**What you have to do:** Although pictures appear in the entries below, leave them out and print exactly the lines from the first line through the line containing "6: (359, 234)".

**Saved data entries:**
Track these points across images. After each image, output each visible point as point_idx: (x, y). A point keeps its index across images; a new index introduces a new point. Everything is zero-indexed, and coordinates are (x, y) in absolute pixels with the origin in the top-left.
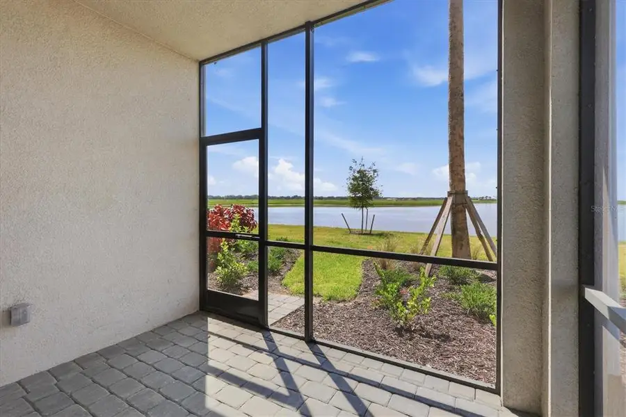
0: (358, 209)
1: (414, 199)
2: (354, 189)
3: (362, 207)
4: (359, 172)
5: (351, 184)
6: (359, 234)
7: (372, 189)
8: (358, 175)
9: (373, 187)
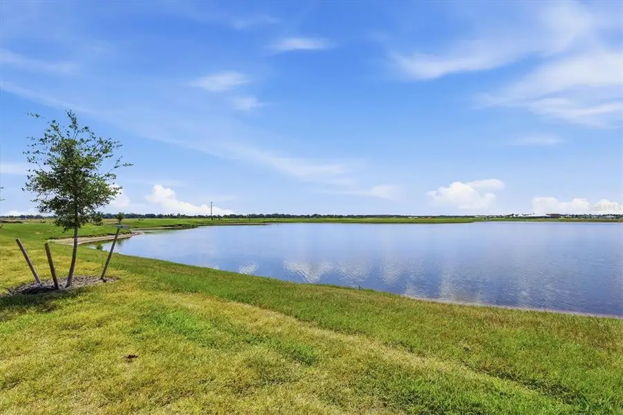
1: (434, 217)
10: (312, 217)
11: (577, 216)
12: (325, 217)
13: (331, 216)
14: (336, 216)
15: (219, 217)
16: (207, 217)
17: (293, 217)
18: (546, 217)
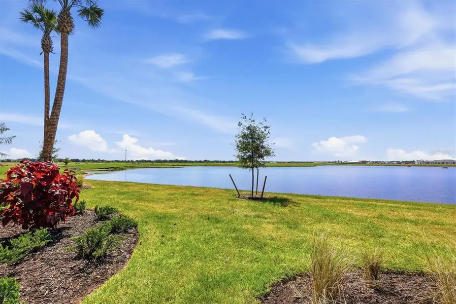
0: (248, 169)
2: (243, 147)
3: (252, 167)
4: (248, 128)
5: (240, 141)
6: (249, 198)
7: (263, 147)
8: (247, 132)
9: (265, 144)
10: (203, 162)
11: (376, 162)
12: (212, 162)
13: (217, 162)
14: (220, 162)
15: (132, 162)
16: (122, 162)
17: (190, 162)
18: (358, 163)
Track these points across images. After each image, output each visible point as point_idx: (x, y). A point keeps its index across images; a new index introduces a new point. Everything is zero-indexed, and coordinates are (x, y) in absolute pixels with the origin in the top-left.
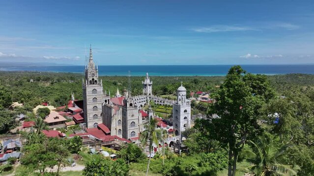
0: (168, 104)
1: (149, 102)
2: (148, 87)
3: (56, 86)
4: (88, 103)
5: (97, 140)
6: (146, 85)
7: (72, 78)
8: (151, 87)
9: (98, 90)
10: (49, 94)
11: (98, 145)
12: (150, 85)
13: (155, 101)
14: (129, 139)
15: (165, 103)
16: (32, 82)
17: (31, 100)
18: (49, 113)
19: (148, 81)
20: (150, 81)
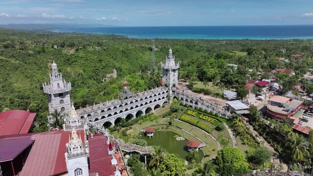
0: (204, 108)
1: (172, 98)
2: (172, 73)
3: (81, 54)
6: (167, 70)
7: (99, 44)
8: (176, 74)
10: (72, 62)
12: (174, 71)
13: (182, 99)
15: (199, 106)
16: (55, 49)
19: (171, 64)
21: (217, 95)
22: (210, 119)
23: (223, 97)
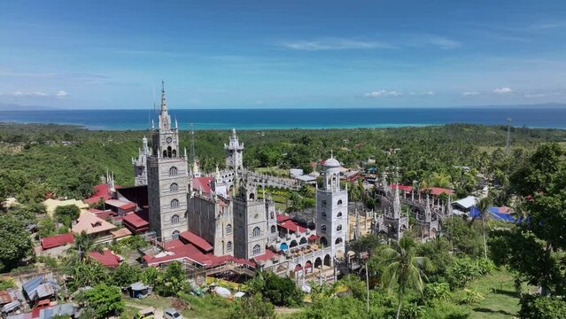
0: (275, 185)
3: (36, 153)
4: (161, 194)
5: (198, 265)
6: (232, 151)
7: (68, 137)
8: (241, 155)
9: (180, 168)
11: (200, 275)
12: (239, 151)
14: (252, 260)
15: (270, 183)
17: (27, 188)
18: (78, 216)
19: (235, 144)
20: (240, 143)
21: (284, 175)
22: (282, 193)
23: (290, 177)
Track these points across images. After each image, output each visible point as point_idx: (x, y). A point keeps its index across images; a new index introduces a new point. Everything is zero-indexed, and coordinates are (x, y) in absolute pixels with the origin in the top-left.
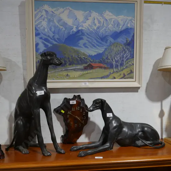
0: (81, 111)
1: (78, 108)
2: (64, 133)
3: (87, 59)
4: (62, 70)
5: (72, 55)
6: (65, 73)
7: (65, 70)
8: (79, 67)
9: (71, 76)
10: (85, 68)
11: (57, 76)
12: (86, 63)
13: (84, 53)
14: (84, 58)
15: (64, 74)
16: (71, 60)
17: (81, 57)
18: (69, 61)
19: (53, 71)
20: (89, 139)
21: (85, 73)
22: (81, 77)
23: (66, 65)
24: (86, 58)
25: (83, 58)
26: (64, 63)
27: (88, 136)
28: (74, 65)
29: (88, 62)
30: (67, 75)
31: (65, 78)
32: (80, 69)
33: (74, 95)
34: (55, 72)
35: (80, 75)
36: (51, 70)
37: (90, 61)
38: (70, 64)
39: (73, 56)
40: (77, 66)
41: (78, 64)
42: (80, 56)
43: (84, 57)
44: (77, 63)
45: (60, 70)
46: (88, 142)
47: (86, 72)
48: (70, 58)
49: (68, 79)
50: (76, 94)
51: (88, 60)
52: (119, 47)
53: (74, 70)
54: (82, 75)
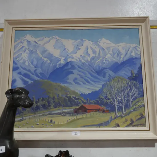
3: (78, 98)
4: (44, 115)
5: (58, 95)
6: (48, 119)
7: (48, 115)
8: (67, 110)
9: (56, 123)
10: (76, 112)
11: (37, 122)
12: (77, 105)
13: (74, 91)
14: (75, 98)
16: (56, 101)
17: (70, 97)
18: (54, 102)
19: (32, 116)
21: (75, 118)
22: (70, 124)
23: (49, 108)
24: (77, 97)
25: (73, 97)
26: (47, 104)
28: (61, 108)
29: (80, 103)
30: (51, 121)
31: (48, 126)
32: (69, 113)
33: (60, 151)
34: (35, 117)
35: (69, 121)
36: (29, 115)
37: (83, 102)
38: (55, 107)
39: (60, 95)
40: (65, 109)
41: (67, 106)
42: (68, 95)
43: (74, 96)
44: (65, 105)
45: (42, 114)
47: (78, 117)
48: (56, 97)
49: (52, 127)
50: (63, 150)
51: (80, 100)
52: (122, 82)
53: (61, 114)
54: (71, 122)
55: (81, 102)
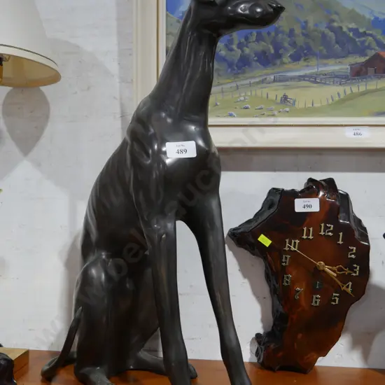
0: (340, 242)
1: (326, 227)
2: (264, 327)
3: (365, 32)
4: (262, 82)
5: (306, 22)
6: (275, 92)
7: (275, 81)
9: (300, 105)
10: (358, 73)
11: (243, 101)
12: (363, 54)
13: (353, 11)
14: (355, 31)
15: (272, 96)
16: (300, 40)
17: (341, 28)
18: (293, 44)
19: (229, 86)
20: (366, 355)
21: (355, 89)
22: (339, 106)
23: (278, 62)
24: (361, 30)
25: (351, 30)
26: (272, 51)
27: (363, 343)
28: (314, 61)
29: (369, 47)
30: (285, 98)
31: (276, 113)
32: (337, 77)
34: (237, 87)
35: (337, 98)
36: (221, 81)
37: (379, 43)
38: (296, 58)
39: (311, 25)
40: (325, 65)
41: (331, 55)
42: (335, 24)
43: (352, 26)
44: (325, 52)
45: (257, 80)
46: (362, 370)
47: (362, 88)
48: (298, 31)
49: (287, 114)
50: (319, 176)
51: (370, 38)
53: (314, 79)
54: (342, 101)
55: (374, 45)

**Output of the task:**
Track these points across images. After each image, output each visible point as point_idx: (x, y). A point keeps its index across images; a new index introduces a new point. Everything is zero-indexed, and coordinates are (x, y) in absolute pixels with the origin in the top-left.
0: (358, 209)
1: (414, 199)
2: (354, 189)
3: (362, 207)
4: (359, 172)
5: (351, 184)
6: (359, 234)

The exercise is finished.